Anyone considering tapping into the voice-over-Internet protocol — VoIP — revolution will appreciate 8x8’s (www.packet8.net) modestly priced video-phone service.
VoIP means making telephone calls anywhere in the world using a high-speed (broadband) Internet connection.
Subscribers hook a paperback-size device from companies such as Packet8, Vonage (www.vonage.com) or BroadVoice (www.broadvoice.com) into their ethernet-based home network, which then is connected to a standard phone.
This telephony adapter box takes the analog voice, digitizes it and converts it into data packets, then sends it to Internet servers, which route the packets to an ending IP address (corresponding to a telephone number in a subscriber network) or to local information gateways, used by dial-up Internet service providers, to deliver a call.
The monthly service is cheap (ranging from $14.99 to $39.99 plus, usually, a $29.99 activation fee) because the network infrastructure is already in place and consumers already are paying for the majority of the transmission price via their monthly DSL or cable modem service.
8x8 Inc. came into the picture in the early 1990s by making a name for itself in audio and video compression. Taking advantage of the VoIP data-packet technology was a natural progression, especially in the area of video, and thus Packet8 was born.

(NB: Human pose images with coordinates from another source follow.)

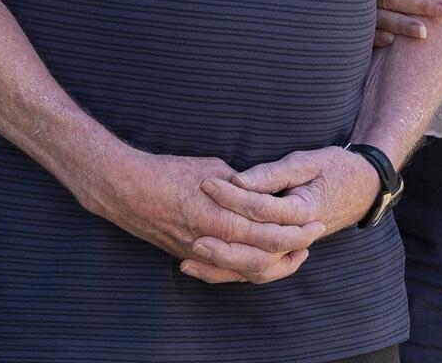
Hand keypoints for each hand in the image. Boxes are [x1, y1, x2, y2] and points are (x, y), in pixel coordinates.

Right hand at [97, 149, 325, 284]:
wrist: (125, 190)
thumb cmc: (168, 172)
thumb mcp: (212, 168)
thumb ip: (242, 185)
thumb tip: (264, 191)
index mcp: (221, 218)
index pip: (270, 233)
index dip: (296, 230)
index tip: (316, 222)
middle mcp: (212, 243)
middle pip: (263, 257)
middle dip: (292, 248)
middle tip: (313, 238)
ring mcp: (199, 254)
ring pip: (245, 271)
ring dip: (273, 264)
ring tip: (294, 254)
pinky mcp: (189, 257)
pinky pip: (224, 272)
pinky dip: (246, 270)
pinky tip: (261, 263)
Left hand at [185, 147, 381, 281]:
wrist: (363, 188)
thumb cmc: (335, 168)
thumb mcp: (307, 161)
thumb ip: (272, 174)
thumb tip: (238, 180)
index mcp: (304, 211)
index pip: (260, 208)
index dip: (231, 196)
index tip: (205, 183)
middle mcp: (297, 238)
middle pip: (255, 251)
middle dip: (220, 244)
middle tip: (191, 235)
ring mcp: (291, 250)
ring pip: (254, 269)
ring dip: (221, 266)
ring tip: (189, 259)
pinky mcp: (284, 254)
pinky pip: (255, 271)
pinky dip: (230, 272)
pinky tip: (204, 267)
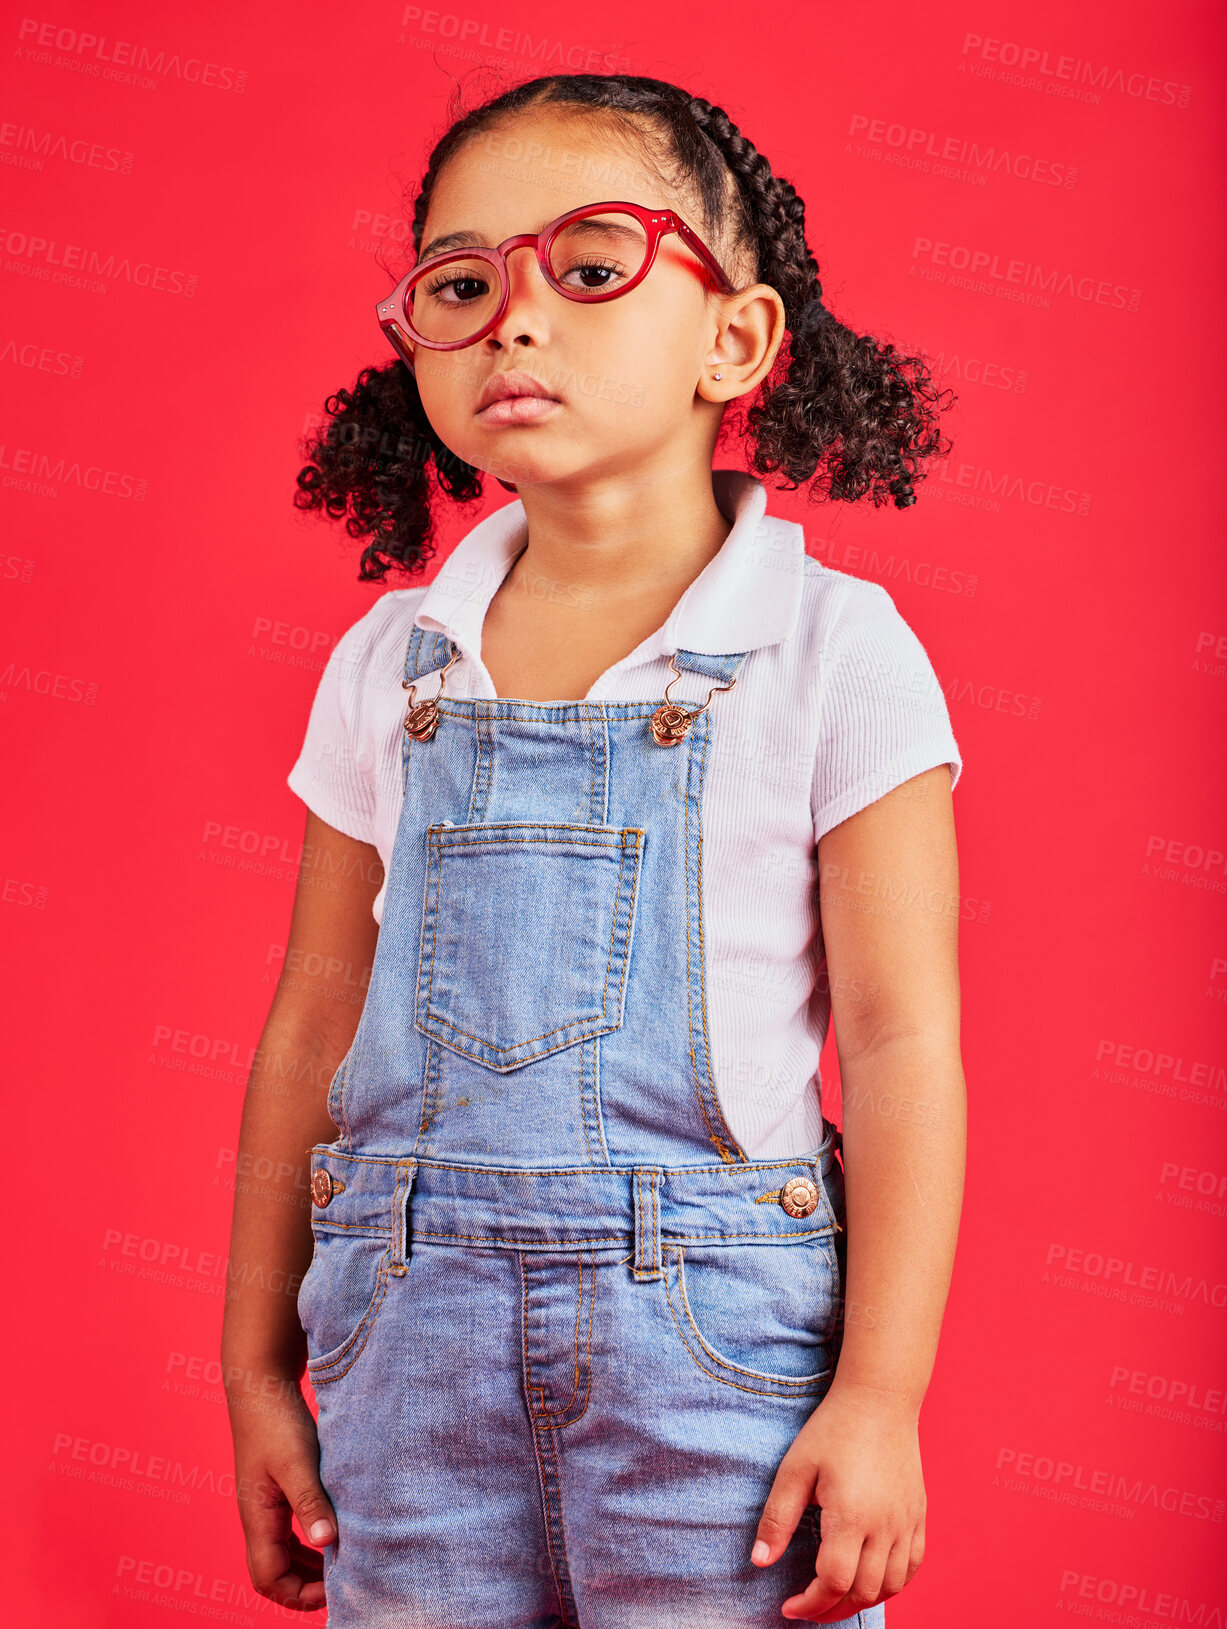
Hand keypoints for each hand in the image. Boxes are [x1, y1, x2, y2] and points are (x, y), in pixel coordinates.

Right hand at [227, 1372, 339, 1612]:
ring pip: (283, 1551)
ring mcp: (266, 1502)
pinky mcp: (276, 1487)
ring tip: (343, 1560)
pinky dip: (309, 1538)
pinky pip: (289, 1528)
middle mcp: (258, 1517)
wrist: (260, 1383)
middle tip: (344, 1579)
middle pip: (275, 1572)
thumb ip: (310, 1503)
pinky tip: (334, 1527)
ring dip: (309, 1563)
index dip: (299, 1594)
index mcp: (258, 1518)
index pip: (268, 1579)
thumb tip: (328, 1544)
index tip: (336, 1586)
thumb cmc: (276, 1420)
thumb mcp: (297, 1462)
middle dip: (306, 1585)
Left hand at [751, 1380, 925, 1621]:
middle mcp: (886, 1526)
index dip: (810, 1604)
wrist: (879, 1399)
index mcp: (852, 1517)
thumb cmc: (833, 1430)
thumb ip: (778, 1519)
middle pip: (863, 1592)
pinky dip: (892, 1583)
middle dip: (832, 1609)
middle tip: (808, 1607)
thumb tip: (760, 1561)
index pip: (833, 1582)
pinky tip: (871, 1579)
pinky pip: (913, 1566)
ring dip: (862, 1600)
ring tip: (835, 1597)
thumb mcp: (795, 1469)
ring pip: (891, 1585)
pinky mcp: (919, 1514)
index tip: (789, 1607)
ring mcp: (907, 1522)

Consumers purchasing the Packet8 video plan, tailored much like cellular phone service, receive a feature-rich phone for less than $100 (with rebates, it cost $249 only a month ago) and must commit to two years of the VoIP service to make unlimited calls anywhere in the United States and Canada. Packet8 video-phone subscribers also can call fellow video subscribers anywhere in the world for free.
Users can hook up the phone (all cables are included) in less than five minutes by first plugging it into the electrical outlet and then to their home network’s router to video conference on a 5-inch TFT-LCD, a tiltable color screen, via a CCD auto-focusing camera.
The quality of the video connection is excellent, with none of the jagged latency issues of past video phones, and it can run at 30 frames per second (when the broadband is mightily flowing), which is near television broadcast quality.
The phone features a speaker-phone option, 100-number phone book with 10-number speed dial, an auto-answer option (to visually check up on baby sitters) and a privacy function that sends a blank screen to the other party on days when looking good is way too much work.
More amazing options include hooking up the phone to a television with standard audio-video jack inputs to see a very large image of a loved one; using an external camera to send prerecorded video, such as a reporter filing a live broadcast; and using an external microphone (included) for groups to talk up to 6 feet away from the phone.
Standard functions to the Packet8 calling service resemble most regular phone plans, such as personalized voice mail, caller ID, call waiting and call forwarding.
Packet 8 also offers enhanced 911 service (for an extra $1.50 per month plus a $9.95 activation fee). This eliminates the problem of having 911 calls routed to non-emergency lines or sent to emergency dispatchers without the caller’s name and phone number automatically popping up on the operator’s screen.
Problems I encountered during my calls included intermittent service dropouts when my broadband connection was acting up, trouble using caller ID and realizing that another person could see me. Check out Packet8’s Web site for more lessons in video-phone etiquette (www.packet8.net/about/ VideophoneLessons.asp).